「わあああ何やってる馬鹿俺もまだ触ってねえんだぞ!」


思わず妙なことを叫びながら前原さんから智輝を引き剥がした。


「だって俺大きいのが好きだし、このお姉ちゃんのが好きなんだもん」
「いやそれは俺も思ってたけど……じゃなくて!だからって触って良い訳じゃねぇんだよ理性ってもんを持て!」
「りせー?」


俺が慣れない説教を必死にかましてる間、さすがの兄ちゃんも青ざめた顔をして本気で前原さんに頭を下げていた。

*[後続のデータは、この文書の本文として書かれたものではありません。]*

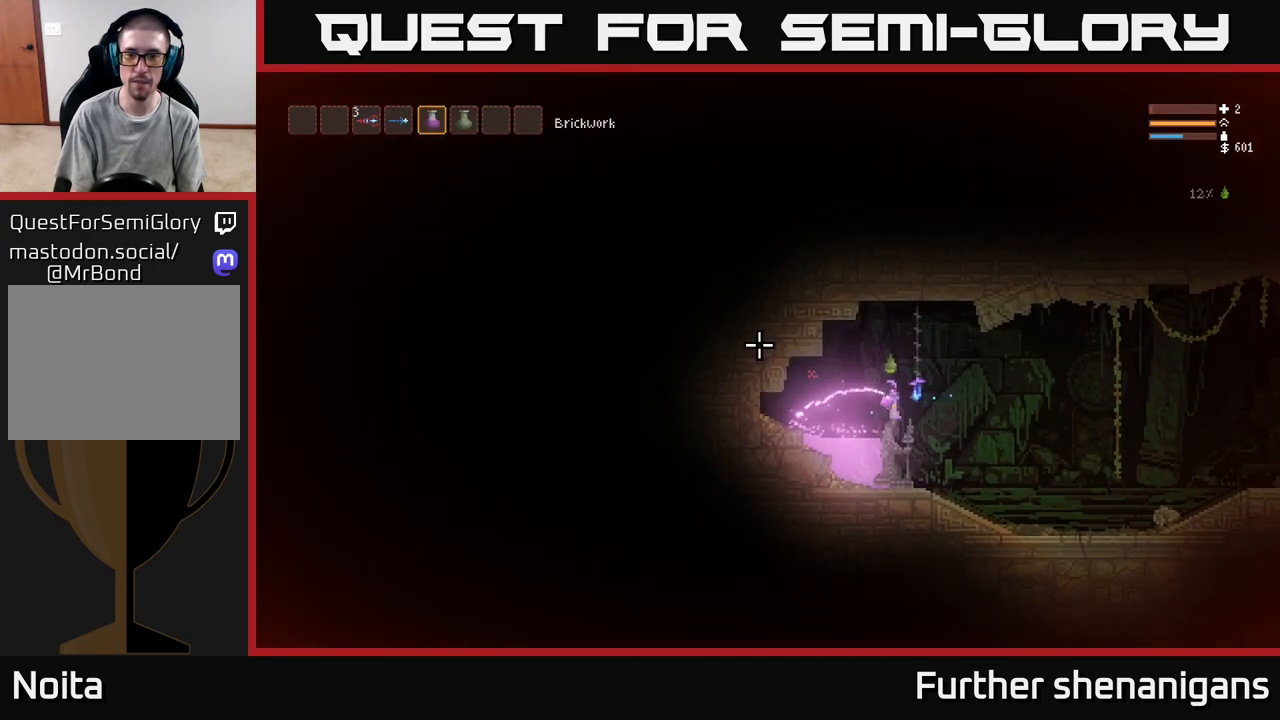
{"buttons": ["R2"], "left_stick": "center", "right_stick": "left", "events": []}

いや俺としてはお前のしようとしてたこともなかなかだぞ。


「謝りなさい智輝!」


智輝は兄ちゃんに手を引かれて前原さんの元に立たされた。


「えー?俺そんな悪いことしたー?」


尚も自分のしたことの大きさが分かってないのか、そんなことをぬかす智輝に、兄ちゃんのゲンコツが飛びかけたとき。


「貴様~」


ガッと、前原さんが智輝の両頬を持ってこねくり始めた。


「あと十歳年取ってたら普通に警察に行ってあんた大変なことになるんだから~」
「うぁい……」
「おっぱい触りたいならね!まず自己紹介!で、その子をちゃんと好きになる!で、その子にも自分のこと好きになってもらって、且つおっぱい触って良いよって許可を貰うの!それでようやく触れるの、そんな簡単なもんじゃないのおっぱいは!」


前原さんがおっぱい連呼してる……。
何故か俺が顔が赤くなってくる。


「あと私がおっぱい触って良いって許可を出すのはね!この人だけ!分かったら私のおっぱいは諦めな!」


そうビシッと指差された。

普段なら何があっても言ってもらえない台詞だけど、前原さんは目の前の無礼な少年への教育に燃えていて、そんなことには気付いてない。


「良かったなお前……」
「う、うん」


俺と兄ちゃんは迫力満点の前原さんを目にして、いつの間にか正座してしまっていた。